The other things to which Brenton, all that summer, was holding firmly, had come out of his association with Reed Opdyke. Opdyke, in all terseness, had summed up man's whole duty: to play out the game uprightly, and, out of loyalty to an all-wise Creator, not to lose touch with the present chance in trying to see too many moves ahead. The remoter parts of life, so long as they remained remote, would take care of themselves. And, in the same way, the problems of the after-life, its meanings, could be left unsolved, if not unstudied, until the time came when one could take them in a nearer view. Properly lived, life was too busy to admit of many questions, anyway. Always there were so many useful things to be done that scanty time remained for over much philosophizing. And, as for the man knocked down and out, whether by spiritual doubting, or black powder, it was for him to choose whether he would lie on his back and wallow limply in the dust of his emotions, or stiffen himself, ready for new effort.

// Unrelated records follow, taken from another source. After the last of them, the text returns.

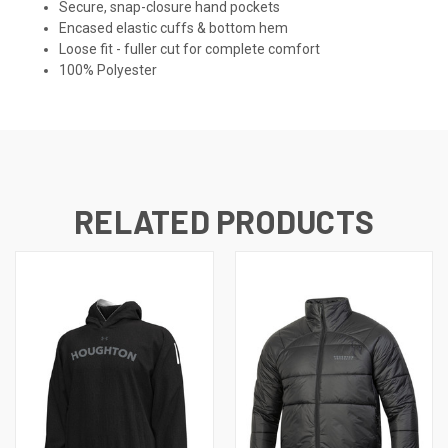
Secure, snap-closure hand pockets
Encased elastic cuffs & bottom hem
Loose fit - fuller cut for complete comfort
100% Polyester
RELATED PRODUCTS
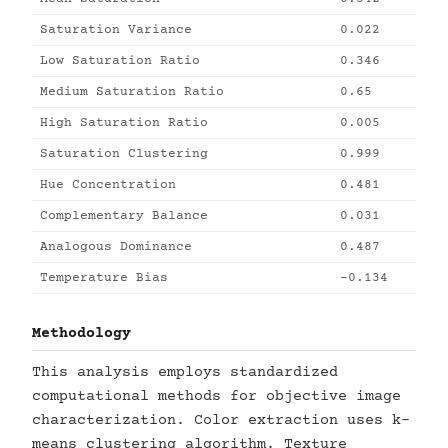
Saturation Variance
0.022
Low Saturation Ratio
0.346
Medium Saturation Ratio
0.65
High Saturation Ratio
0.005
Saturation Clustering
0.999
Hue Concentration
0.481
Complementary Balance
0.031
Analogous Dominance
0.487
Temperature Bias
-0.134
Methodology
This analysis employs standardized
computational methods for objective image
characterization. Color extraction uses k-
means clustering algorithm. Texture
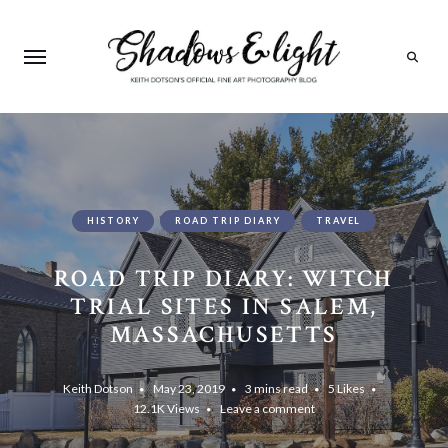
Search
HISTORY
ROAD TRIP DIARY
TRAVEL
ROAD TRIP DIARY: WITCH
TRIAL SITES IN SALEM,
MASSACHUSETTS
Keith Dotson
May 23, 2019
3 mins read
5
Likes
12.1K
Views
Leave a comment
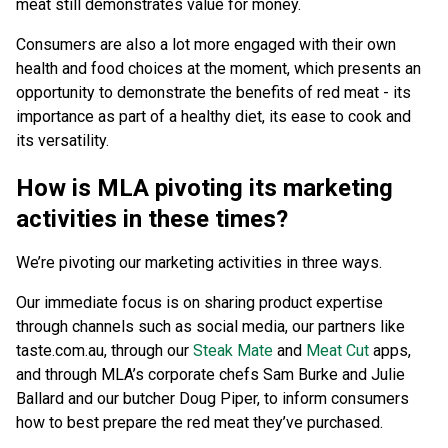
meat still demonstrates value for money.
Consumers are also a lot more engaged with their own
health and food choices at the moment, which presents an
opportunity to demonstrate the benefits of red meat - its
importance as part of a healthy diet, its ease to cook and
its versatility.
How is MLA pivoting its marketing
activities in these times?
We’re pivoting our marketing activities in three ways.
Our immediate focus is on sharing product expertise
through channels such as social media, our partners like
taste.com.au, through our
Steak Mate
and
Meat Cut
apps,
and through MLA’s corporate chefs Sam Burke and Julie
Ballard and our butcher Doug Piper, to inform consumers
how to best prepare the red meat they’ve purchased.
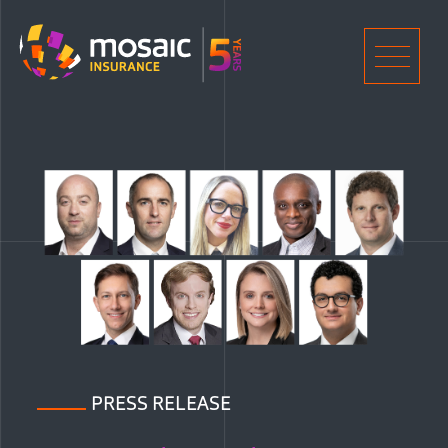
Home
Men
PRESS RELEASE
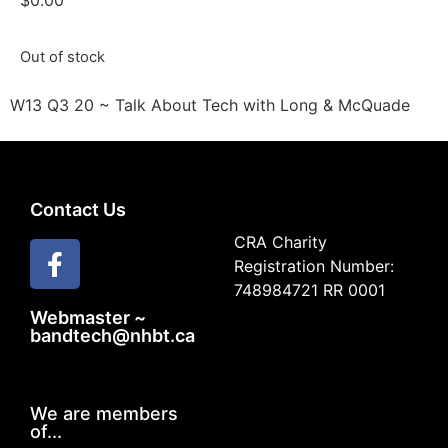
$
0.00
Out of stock
W13 Q3 20 ~ Talk About Tech with Long & McQuade
Contact Us
CRA Charity
Registration Number:
748984721 RR 0001
Webmaster ~
bandtech@nhbt.ca
We are members
of...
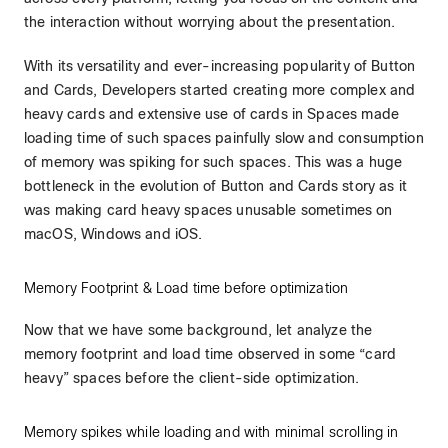
the interaction without worrying about the presentation.
With its versatility and ever-increasing popularity of Button
and Cards, Developers started creating more complex and
heavy cards and extensive use of cards in Spaces made
loading time of such spaces painfully slow and consumption
of memory was spiking for such spaces. This was a huge
bottleneck in the evolution of Button and Cards story as it
was making card heavy spaces unusable sometimes on
macOS, Windows and iOS.
Memory Footprint & Load time before optimization
Now that we have some background, let analyze the
memory footprint and load time observed in some “card
heavy” spaces before the client-side optimization.
Memory spikes while loading and with minimal scrolling in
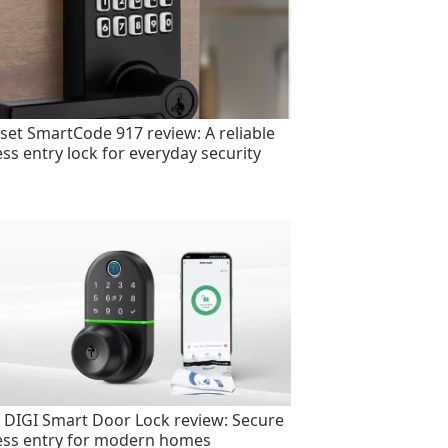
set SmartCode 917 review: A reliable
ess entry lock for everyday security
 DIGI Smart Door Lock review: Secure
ess entry for modern homes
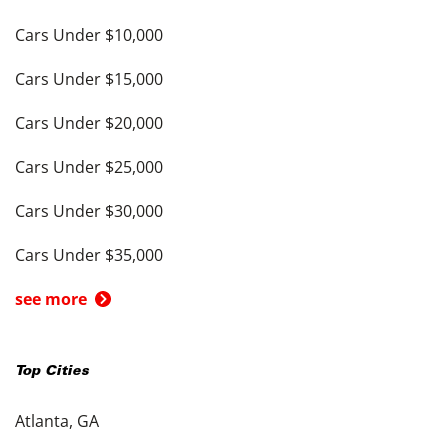
Cars Under $10,000
Cars Under $15,000
Cars Under $20,000
Cars Under $25,000
Cars Under $30,000
Cars Under $35,000
see more
Top Cities
Atlanta, GA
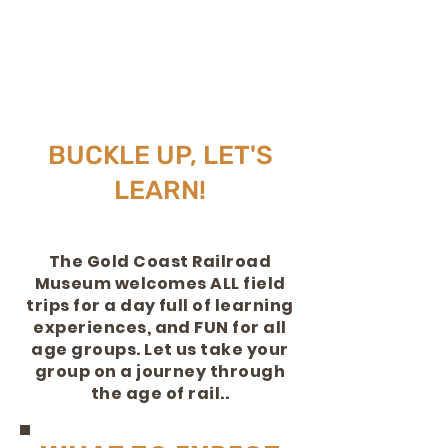
BUCKLE UP, LET'S
LEARN!
The Gold Coast Railroad
Museum welcomes ALL field
trips for a day
full
of learning
experiences, and FUN for all
age groups. Let us take your
group on a journey through
the age of rail..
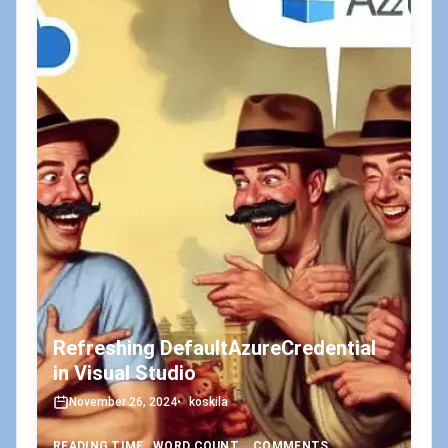
Refreshing DefaultAzureCredential
in Visual Studio
November 26, 2024
•
koskila
READING TIME
WORD COUNT
COMMENTS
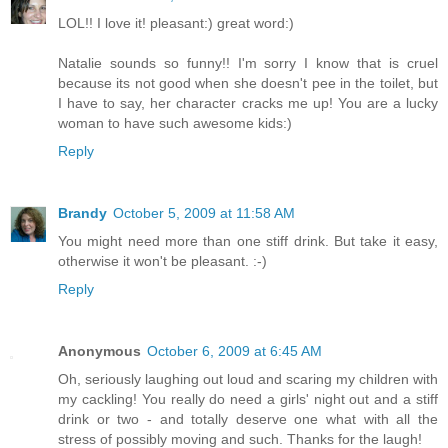
LOL!! I love it! pleasant:) great word:)
Natalie sounds so funny!! I'm sorry I know that is cruel
because its not good when she doesn't pee in the toilet, but
I have to say, her character cracks me up! You are a lucky
woman to have such awesome kids:)
Reply
Brandy
October 5, 2009 at 11:58 AM
You might need more than one stiff drink. But take it easy,
otherwise it won't be pleasant. :-)
Reply
Anonymous
October 6, 2009 at 6:45 AM
Oh, seriously laughing out loud and scaring my children with
my cackling! You really do need a girls' night out and a stiff
drink or two - and totally deserve one what with all the
stress of possibly moving and such. Thanks for the laugh!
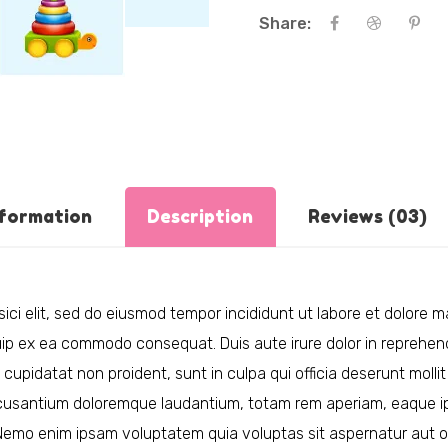
Share:
nformation
Description
Reviews (03)
ici elit, sed do eiusmod tempor incididunt ut labore et dolore 
quip ex ea commodo consequat. Duis aute irure dolor in reprehende
 cupidatat non proident, sunt in culpa qui officia deserunt mollit
cusantium doloremque laudantium, totam rem aperiam, eaque ipsa
 Nemo enim ipsam voluptatem quia voluptas sit aspernatur aut o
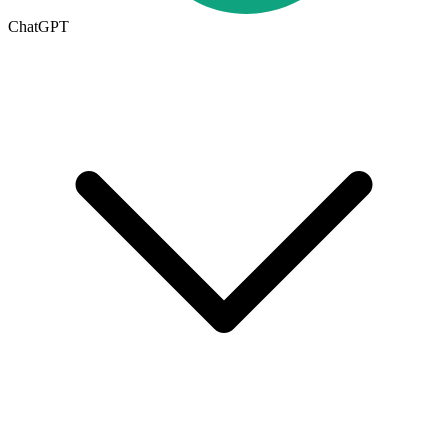
ChatGPT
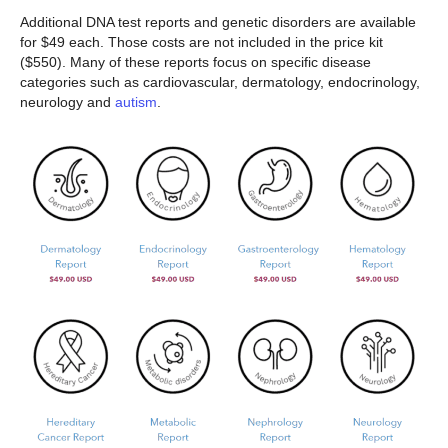
Additional DNA test reports and genetic disorders are available
for $49 each. Those costs are not included in the price kit
($550). Many of these reports focus on specific disease
categories such as cardiovascular, dermatology, endocrinology,
neurology and
autism
.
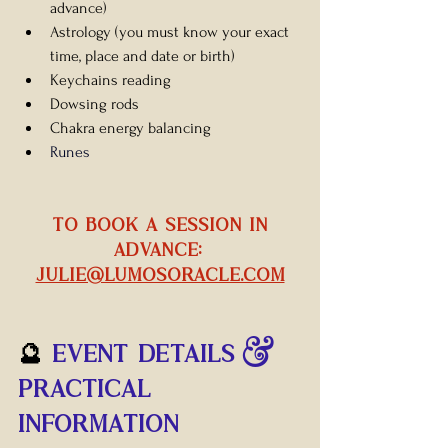
advance)
Astrology 
(you must know your exact 
time, place and date or birth)
Keychains reading
Dowsing rods
Chakra energy balancing
Runes
 TO BOOK A SESSION IN 
ADVANCE: 
julie@lumosoracle.com
🔮 
EVENT DETAILS & 
PRACTICAL 
INFORMATION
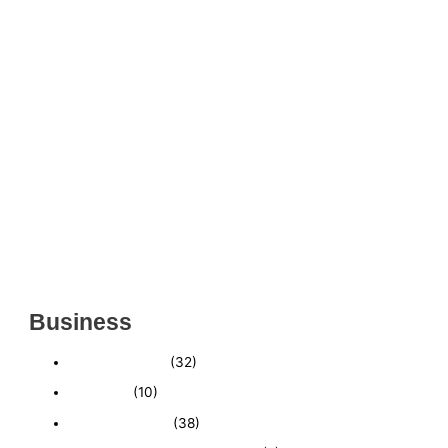
THRIVING INDIAN RESTAURANT FOR SALE –
(SARASOTA COUNTY, FL)
ESTABLISHED WINDOW & DOOR INSTALLATION
BUISNESS FOR SALE- WITH REAL ESTATE (MANATEE
COUNTY, FL)
ESTABLISHED WINDOW & DOOR INSTALLATION
BUISNESS FOR SALE- (MANATEE COUNTY, FL)
ESTABLISHED LANDSCAPE & DESIGN BUSINESS-
(CHARLOTTE COUNTY, FL)
INSIDE THE 2025–2026 BUSINESS-FOR-SALE
MARKET
Business
Business News
(32)
Economy
(10)
Expired Listings
(38)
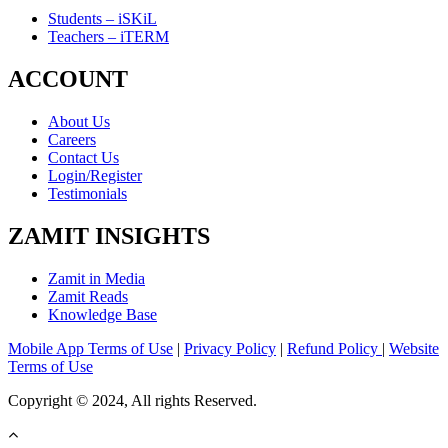
Students – iSKiL
Teachers – iTERM
ACCOUNT
About Us
Careers
Contact Us
Login/Register
Testimonials
ZAMIT INSIGHTS
Zamit in Media
Zamit Reads
Knowledge Base
Mobile App Terms of Use
|
Privacy Policy
|
Refund Policy
|
Website
Terms of Use
Copyright © 2024, All rights Reserved.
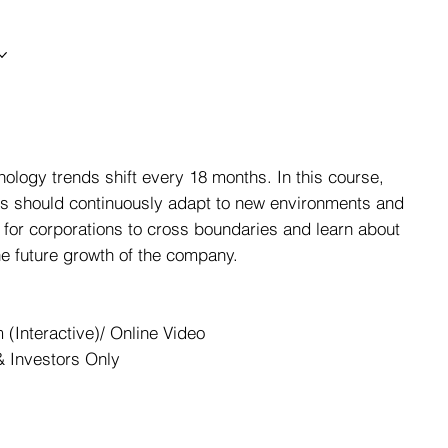
nology trends shift every 18 months. In this course,
ns should continuously adapt to new environments and
 for corporations to cross boundaries and learn about
he future growth of the company.
(Interactive)/ Online Video
 Investors Only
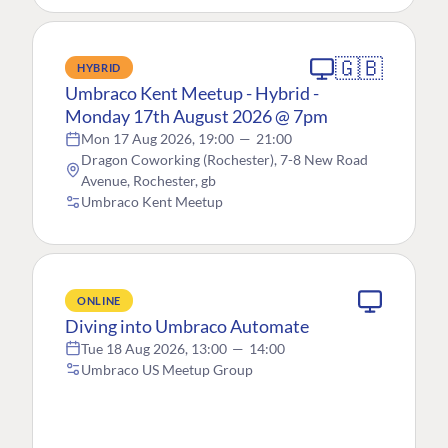
🇬🇧
HYBRID
Umbraco Kent Meetup - Hybrid -
Monday 17th August 2026 @ 7pm
Mon 17 Aug 2026, 19:00
—
21:00
Dragon Coworking (Rochester), 7-8 New Road
Avenue, Rochester, gb
Umbraco Kent Meetup
ONLINE
Diving into Umbraco Automate
Tue 18 Aug 2026, 13:00
—
14:00
Umbraco US Meetup Group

All through the blazing heat of the worst June ever recorded; all through the chill of a cold, wet July, Opdyke preached his doctrine with insistence, preached it in season and out. While he preached, he practised; often, it must be confessed, a good deal to his own detriment. The lift and the rolling chair and the down-town office were still in a future which every one, including Reed himself, knew to be increasingly nebulous. However, he and Duncan were building up no small amount of reputation in their work; and, while the loosened screw of which Opdyke had complained to Olive was throwing all the manual toil on Duncan, it was an open secret that Opdyke supplied the brains.

However, no amount of professional contentment can quite atone for the strain of many sleepless nights; and, more than once that summer, Doctor Keltridge had been strongly tempted to call a halt in the whole undertaking. Then, at the last minute, he had stayed his prohibition. Opdyke, in all surety, was working far beyond his strength. None the less, it seemed to the old doctor that there would be a certain cruelty in bringing to a sudden halt this sole activity permitted to him, this sole means of contact with his old profession. The doctor spent his summer between the horns of a dilemma: his disapproval of Reed's overworking, his greater disapproval of the need for thrusting Reed back into his former impotence. And, to all seeming, there was no middle ground. It would have taxed the strength even of a full-bodied man to have held together a reputation, under such handicaps as those beneath which Reed was working. The doctor grumbled in his throat at Ramsdell; but he spoke out no word to Reed. For the present, he was well aware, he had power to dominate the situation.

And so the cold, wet July rolled along; and then came an August, drearier, more chilly. The sweet New England summer was drowned in a cold, raw fog which only broke at intervals into a day of blazing sunshine which set all the world a-steam. It was a hideous season, even for the prosperous vagrants of society. To Reed, imprisoned in his room and in a town empty of all his friends but two or three, it was well-nigh insupportable. Brenton dropped in upon him, half a dozen times a week, and Olive never missed a day, while Duncan was invaluable. Nevertheless, it was plain that the summer was wearing on the "puffic' fibbous," although his old-time beauty was bidding fair to outlast the malign attacks of fortune. Indeed, to Olive Keltridge, it seemed that Opdyke never had been one half so good to look upon as now, never one half so virile.